Function calling temperature

We have automated tests that check if we implemented our function calling properly. The tests look something like that, just for general information:

await testToolPrompt(['Hours on job 12345'], {
    name: 'my_tool',
    arguments: {
      jobId: 12345,
      isHoursRequested: true,
    },
  });

The test calls completion function hundreds of times to make sure that AI returns proper arguments (second argument is what we expect). With stats of success and fail we know if our function is not OK and requires additional changes.

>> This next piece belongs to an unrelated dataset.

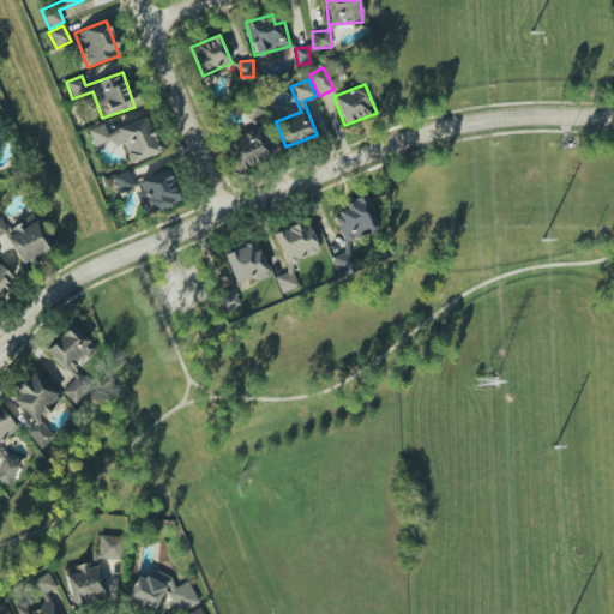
[(160,154),(148,118),(107,132),(103,124),(88,130),(94,146),(110,140),(113,148),(124,144),(130,163),(160,154)]
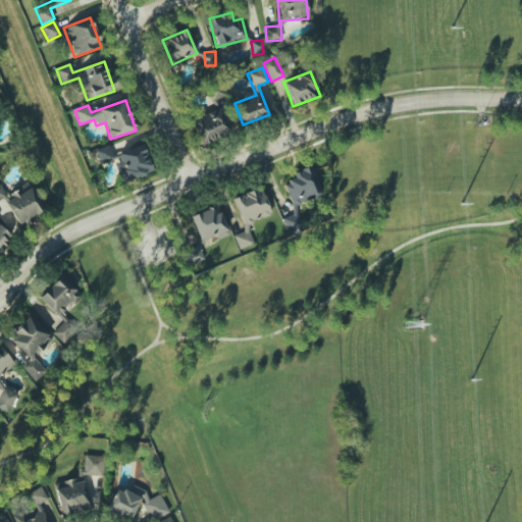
[(221,108),(191,120),(201,145),(230,134),(221,108)]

I’ve played with temperature and surprising for me it makes significant effect on quality of function calling responses. I naively thought function calling isn’t just a text generation and should be precise with any temperature given. With temperature 0 we have all arguments and values we expect, but with temperature 2 it generates random arguments that make no sense at all. With temperature between 0 and 2 we have average but still low quality results.

We want to keep possibility to set temperature for general text generation, but we also expect our functions to generate precise arguments. Is there a workaround that allows us to keep using temperature but make it not fuck up our function calling? Thank you!

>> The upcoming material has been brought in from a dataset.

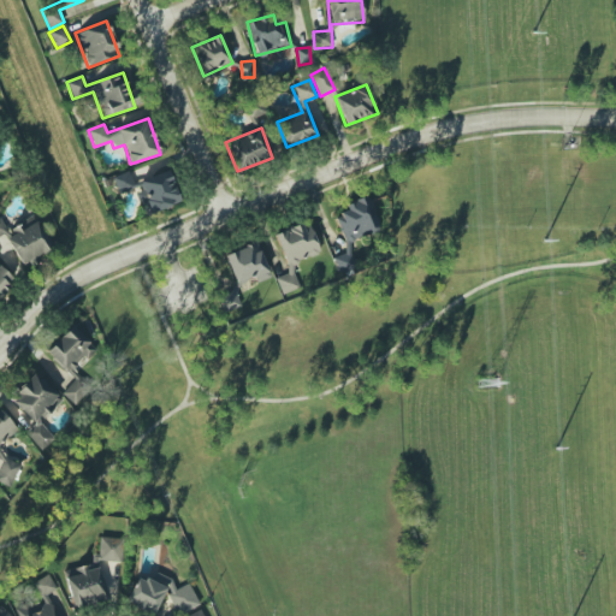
[(140,182),(152,213),(181,202),(169,171),(140,182)]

The AI generates tokens, whether the text of squirrel poems or the invocation of function parameters, and it is still processed through the logit function allowing less-likely token options to be chosen, unless temperature is cranked up to 0.01. (100x logprob spread).

I’ve started (and finished for me) such an idea. It would be improved if it understood the information domain of asking that would invoke functions.

One might resubmit if a function was invoked - but the very action of a function being called instead of content text being produced is decided on by the first token output probability.